Since the rise of the special feature, films are no longer permitted to retain the secrets of their making. Audiences who see films in theaters aren’t viewers suspended in disbelief; they simply haven’t been exposed to the person behind the machine yet. Understanding how the illusion of cinema was manufactured (instead of buying into the illusion) has become an essential component of the filmgoing experience. So, now that more and more people are looking to streaming instead of DVDs as their primary means of accessing movies at the home, what is going to happen to the tendency to consume so many supplementary materials outside the “text itself”?

Despite the decline DVD and Blu-ray sales, small production studios that specialize in creating supplementary features haven’t seen any evidence of a deep industry change. In fact, work at such production houses remain one of the most popular jobs for people right out of film school. That’s because the paratexts have not gone away, they’ve simply found a different venue.

Behind-the-scenes material have moved online and become part of a film’s advance promotion. In an era when we’re given 25 minutes of a 135-minute feature as advertisement, it makes sense then that studios are using information about the making of films to promote a film that has not yet been seen. However, behind-the-scenes materials like this represent the worst tendencies of special features: “exclusive looks” that consist of little more than cast and crew soundbites alongside clips from the film’s trailers (this is the model that characterized many initial DVD special features, modeled on B-roll promotional materials sent to the entertainment press as VHS tapes or media files).

This promotional alternative doesn’t necessarily leave a certain place for the types of supplementary materials that require a time commitment, and defined the most valuable DVDs of the recent past.

For committed cinephiles, The Criterion Collection no doubt created the standard for supplementary materials.
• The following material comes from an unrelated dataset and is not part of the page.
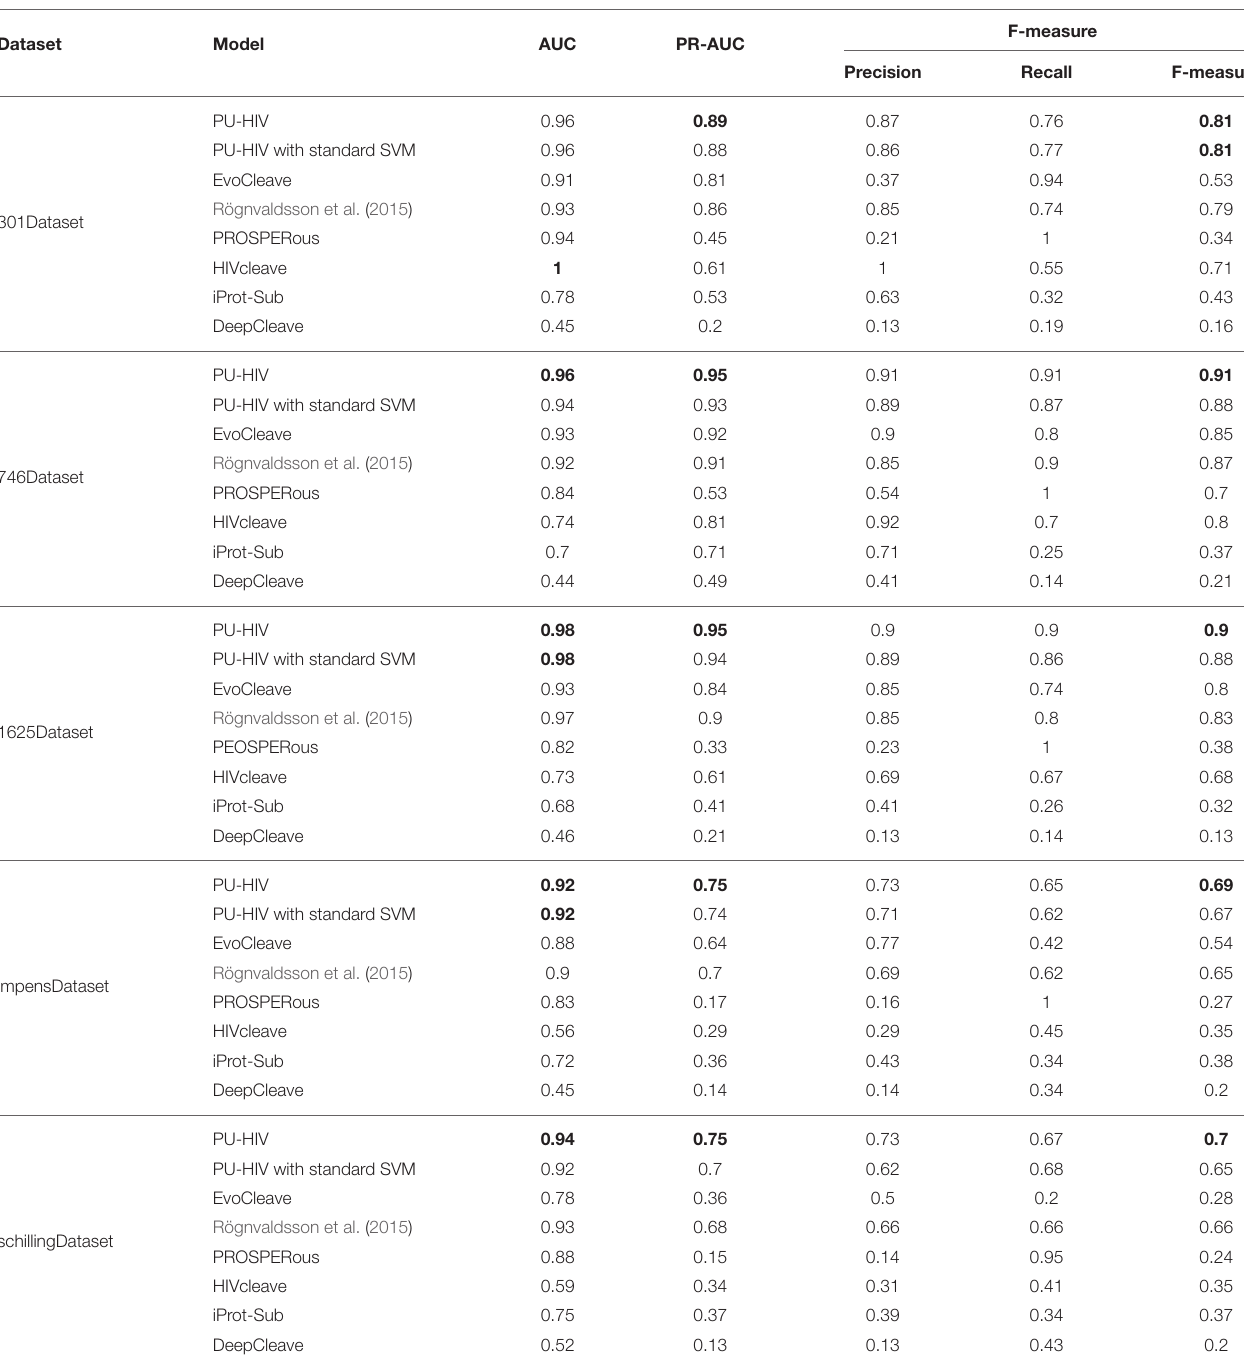
TABLE 3 | Experiment results of 10-fold CV.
And because DVDs won’t necessarily be going away anytime soon even as exponentially more viewers turn to streaming, the special feature will likely remain alive and well in the assembling of DVD and Blu-ray packages for which there is a certain audience dedicated to exploring films from a variety of angles. Furthermore, some special features are made available through streaming; Criterion includes many special features on their Hulu Plus site, and some iTunes purchases come with a standard DVD-style menu that includes special features. But there is no doubt that, as the move to streaming becomes more potent, the impetus to take the time to explore a movie wanes.

Will the way that we choose to watch films at home habitualize us to the degree that any desire for involved special features becomes phased out, or will this new way of consuming movies fail to meet the needs of movie lovers who formerly used DVDs as their own private film schools?